How vivid the light thrown upon the problems of clinical medicine by the bio-chemists! The story of the fate of protein and purin substances in the animal body, at one time a medley of guesses and gaps, is gradually evolving into one of relative certitude and completeness. Revolutionary, in truth, the change, and many a cherished shibboleth has been ruthlessly cast aside! With admiration not unmingled with awe we see them laying well and truly the foundations upon which in the ultimate scientific medicine must inevitably rest.

Of these the very corner-stones are chemical physiology and chemical pathology, the rapid evolution of which is profoundly altering our conceptions of health and disease. Those vital processes of the organism that but yesterday we saw “as through a glass, darkly,” are now in great part illumined, and the distortions wrought in them by disease made more manifest.

How pregnant, too, with warning their findings! Processes that to our untutored minds seem simple are revealed as infinitely complex. Through what a maze must we thread our way if we would disentangle the intricacies of metabolism! Intricate enough, forsooth, in health, but how much more so in disease! For, as Sir Archibald Garrod eloquently phrases it, “it is becoming evident that special paths of metabolism exist, not only for proteins, fats, and carbohydrates as such, but that even the individual primary fractions of the protein molecule follow their several katabolic paths, and are dealt with in successive stages by series of enzymes until the final products of katabolism are formed. Any of these paths may be locked while others remain open.”

It is with chastening reflections such as these that we may best approach our study of gout, that riddle of the ages upon which so many physicians from time immemorial have expended their dialectic skill. But, vast though the increase in our knowledge of the chemical structure of uric acid and its allies, uncertainty still dogs our steps, and, doubtful of the pathway to solution of the pathological mystery of gout, we must perforce approach the problem in a more strictly catholic attitude.

Uric acid has apparently failed us as the causa causans. Neither this substance nor its precursors can be held responsible for the fever, local inflammation and constitutional disturbances in gout, being, as they are, practically non-toxic. Albeit, though I hold this view, I do not for one moment suggest that uric acid has nothing whatever to do with gout. The fact that tophi, its pathognomonic stigmata, are compounded of biurate of soda, would per se stamp such an attitude as untenable. On the other hand, uric acid must be viewed at its proper perspective as a concomitant or sequel of gouty inflammation, the essential cause of which must be sought elsewhere.

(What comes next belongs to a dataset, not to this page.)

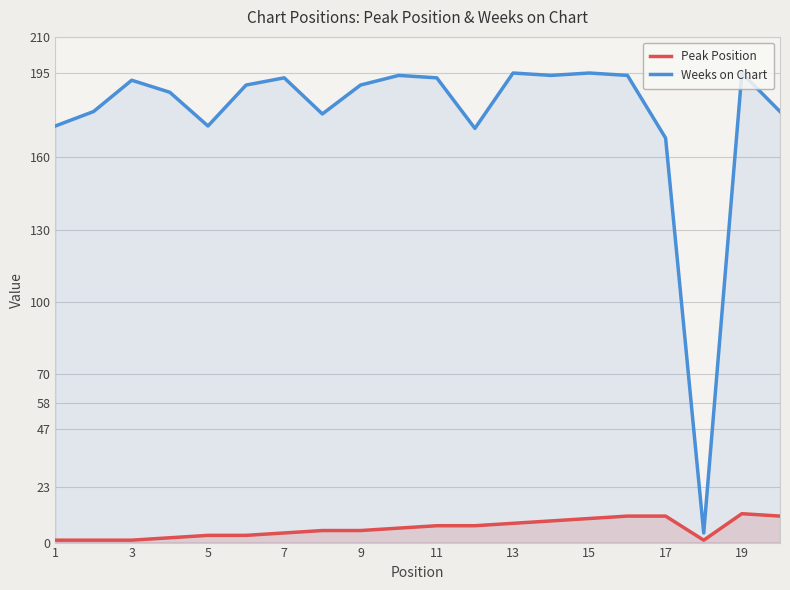

What is the greatest value displayed?

195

“The old order changeth, giving place to new,” and happily with the advent of bacteriology our views, or rather our hazards, as to the nature of joint diseases underwent profound modification. But, strange to say, though quick to apprehend the significance of infection, its causal relation to other joint disorders, we still seem unaccountably loth to discard our timeworn conception of “gouty” arthritis as of purely metabolic origin. This to my mind is the more remarkable in that the onset, clinical phenomena, and course of acute gout, and no less the life history of the disorder as a whole, are emphatically indicative of the intrusion of an infective element in its genesis.

The extreme frequency with which infective foci are met with in the victims of gout, the frequency, too, with which exacerbations of the disorder are presaged by acute glandular affections of undeniably infective source, is by no means adequately realised. For our forefathers gout began, and, forsooth, often ended, in the “stomach,” or it was the “liver” that was impeached. But the portal to the alimentary canal was for them only a cavity, the contained structures of which, albeit, to their mind often betrayed evidences of a “gouty diathesis.” They distinguished “gouty” teeth, “gouty” tonsillitis, “gouty” pharyngitis, even “gouty” parotitis; but all these they classed as tokens or sequelæ of gout, not possible causes or excitants thereof.

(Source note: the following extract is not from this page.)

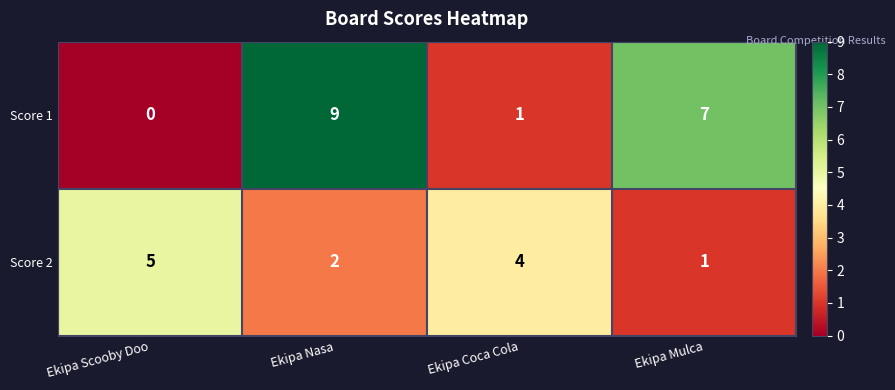

Where is Score 1 nearest to the value 4?

Ekipa Coca Cola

Now as to the true significance of these acute glandular affections held by clinicians of repute to be of “gouty” origin. What of “gouty” tonsillitis, pharyngitis, parotitis? Still more, what of our deductions regarding the relationship of these same when met with in association with non-gouty forms of arthritis? Do we not hold them each and all as evidences of infection? and, we may well ask, why not in gout?

The marvel then is that even to-day many still hold that the tonsillitis, pharyngitis, even the gingivitis, like the subsequent articular lesions, are one and all attributable to the underlying gout. We certainly should not do so in the case of any arthritis other than “gouty,” and to my mind the time is ripe for a change of attitude.